● Description of the task: Please change every "Vanlig" in the material below to "Allmän" and keep all other text as it is. Leave the pictures out of your answer.

● Transcribed page text:
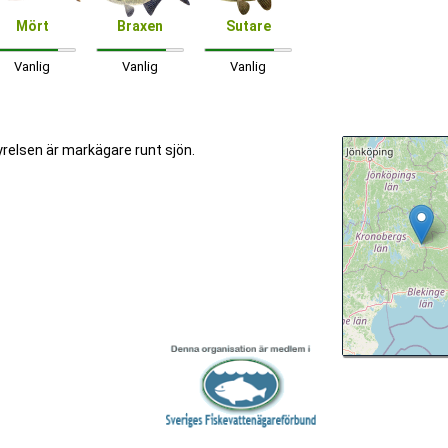
Mört
Braxen
Sutare
Vanlig
Vanlig
Vanlig
tyrelsen är markägare runt sjön.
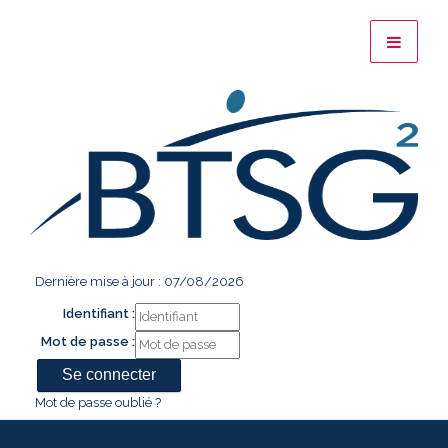
Dernière mise à jour : 07/08/2026
Identifiant :
Mot de passe :
Mot de passe oublié ?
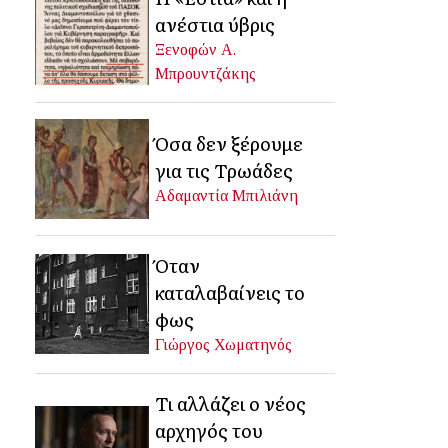
ανέστια ύβρις
Ξενοφών Α.
Μπρουντζάκης
Όσα δεν ξέρουμε
για τις Τρωάδες
Αδαμαντία Μπιλιάνη
Όταν
καταλαβαίνεις το
φως
Γιώργος Χωματηνός
Τι αλλάζει ο νέος
αρχηγός του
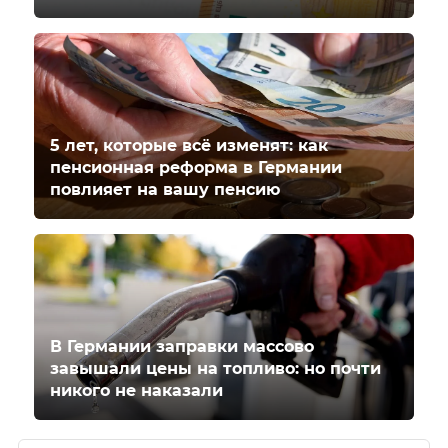
5 лет, которые всё изменят: как
пенсионная реформа в Германии
повлияет на вашу пенсию
В Германии заправки массово
завышали цены на топливо: но почти
никого не наказали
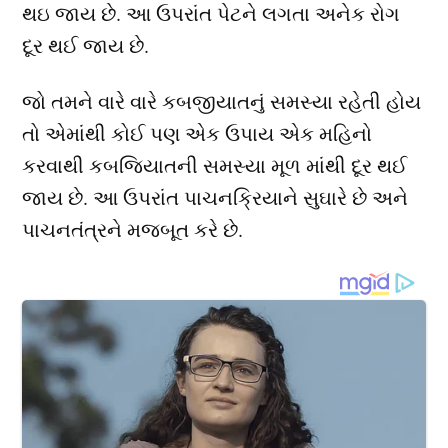
થઇ જાય છે. આ ઉપરાંત પેટને લગતા અનેક રોગ
દૂર થઈ જાય છે.
જો તમને વારે વારે કબજીયાતનું સમસ્યા રહેતી હોય
તો એમાંથી કોઈ પણ એક ઉપાય એક મહિનો
કરવાથી કબજિયાતની સમસ્યા મૂળ માંથી દૂર થઈ
જાય છે. આ ઉપરાંત પાચનક્રિયાને સુઘારે છે અને
પાચનતંત્રને મજબૂત કરે છે.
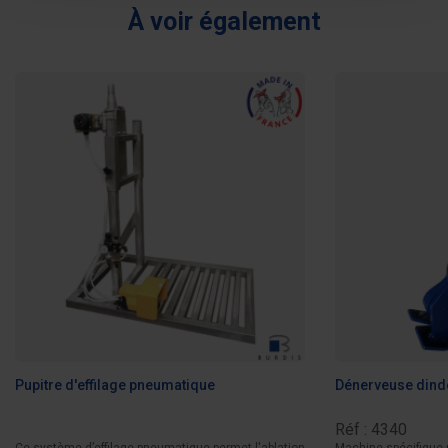
À voir également
Pupitre d'effilage pneumatique
Dénerveuse dind
Réf : 4340
Ce système d’effilage pneumatique permet l'ablation
Machine spécifique 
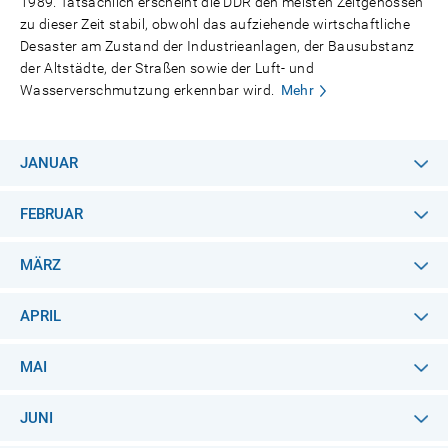
1989. Tatsächlich erscheint die DDR den meisten Zeitgenossen
zu dieser Zeit stabil, obwohl das aufziehende wirtschaftliche
Desaster am Zustand der Industrieanlagen, der Bausubstanz
der Altstädte, der Straßen sowie der Luft- und
Wasserverschmutzung erkennbar wird.
Mehr
JANUAR
FEBRUAR
MÄRZ
APRIL
MAI
JUNI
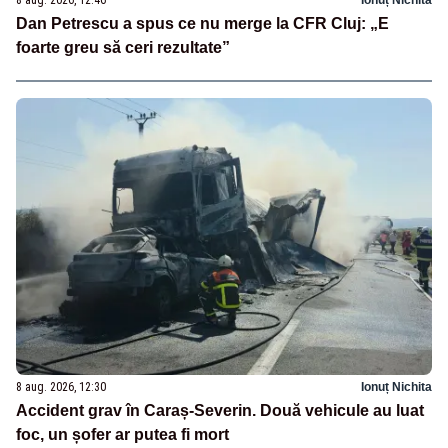
Dan Petrescu a spus ce nu merge la CFR Cluj: „E
foarte greu să ceri rezultate”
8 aug. 2026, 12:30
Ionuț Nichita
Accident grav în Caraș-Severin. Două vehicule au luat
foc, un șofer ar putea fi mort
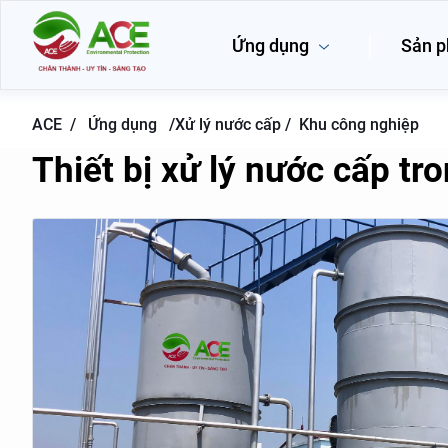
Ứng dụng
Sản 
ACE /
Ứng dụng
/
Xử lý nước cấp /
Khu công nghiệp
Thiết bị xử lý nước cấp t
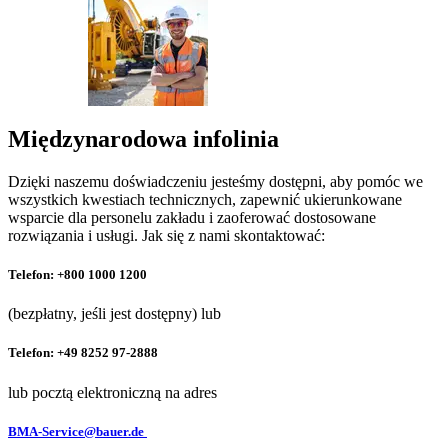
Międzynarodowa infolinia
Dzięki naszemu doświadczeniu jesteśmy dostępni, aby pomóc we
wszystkich kwestiach technicznych, zapewnić ukierunkowane
wsparcie dla personelu zakładu i zaoferować dostosowane
rozwiązania i usługi. Jak się z nami skontaktować:
Telefon: +800 1000 1200
(bezpłatny, jeśli jest dostępny) lub
Telefon: +49 8252 97-2888
lub pocztą elektroniczną na adres
BMA-Service@bauer.de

● Answer to this problem:
Mört
Braxen
Sutare
Allmän
Allmän
Allmän
tyrelsen är markägare runt sjön.
Dernière mise à jour : 07/08/2026
Identifiant :
Mot de passe :
Mot de passe oublié ?
ανέστια ύβρις
Ξενοφών Α.
Μπρουντζάκης
Όσα δεν ξέρουμε
για τις Τρωάδες
Αδαμαντία Μπιλιάνη
Όταν
καταλαβαίνεις το
φως
Γιώργος Χωματηνός
Τι αλλάζει ο νέος
αρχηγός του
5 лет, которые всё изменят: как
пенсионная реформа в Германии
повлияет на вашу пенсию
В Германии заправки массово
завышали цены на топливо: но почти
никого не наказали
થઇ જાય છે. આ ઉપરાંત પેટને લગતા અનેક રોગ
દૂર થઈ જાય છે.
જો તમને વારે વારે કબજીયાતનું સમસ્યા રહેતી હોય
તો એમાંથી કોઈ પણ એક ઉપાય એક મહિનો
કરવાથી કબજિયાતની સમસ્યા મૂળ માંથી દૂર થઈ
જાય છે. આ ઉપરાંત પાચનક્રિયાને સુઘારે છે અને
પાચનતંત્રને મજબૂત કરે છે.
À voir également
Pupitre d'effilage pneumatique
Dénerveuse dind
Réf : 4340
Ce système d’effilage pneumatique permet l'ablation
Machine spécifique 
1989. Tatsächlich erscheint die DDR den meisten Zeitgenossen
zu dieser Zeit stabil, obwohl das aufziehende wirtschaftliche
Desaster am Zustand der Industrieanlagen, der Bausubstanz
der Altstädte, der Straßen sowie der Luft- und
Wasserverschmutzung erkennbar wird.
Mehr
JANUAR
FEBRUAR
MÄRZ
APRIL
MAI
JUNI
Dan Petrescu a spus ce nu merge la CFR Cluj: „E
foarte greu să ceri rezultate”
8 aug. 2026, 12:30
Ionuț Nichita
Accident grav în Caraș-Severin. Două vehicule au luat
foc, un șofer ar putea fi mort
Ứng dụng
Sản 
ACE /
Ứng dụng
/
Xử lý nước cấp /
Khu công nghiệp
Thiết bị xử lý nước cấp t
Międzynarodowa infolinia
Dzięki naszemu doświadczeniu jesteśmy dostępni, aby pomóc we
wszystkich kwestiach technicznych, zapewnić ukierunkowane
wsparcie dla personelu zakładu i zaoferować dostosowane
rozwiązania i usługi. Jak się z nami skontaktować:
Telefon: +800 1000 1200
(bezpłatny, jeśli jest dostępny) lub
Telefon: +49 8252 97-2888
lub pocztą elektroniczną na adres
BMA-Service@bauer.de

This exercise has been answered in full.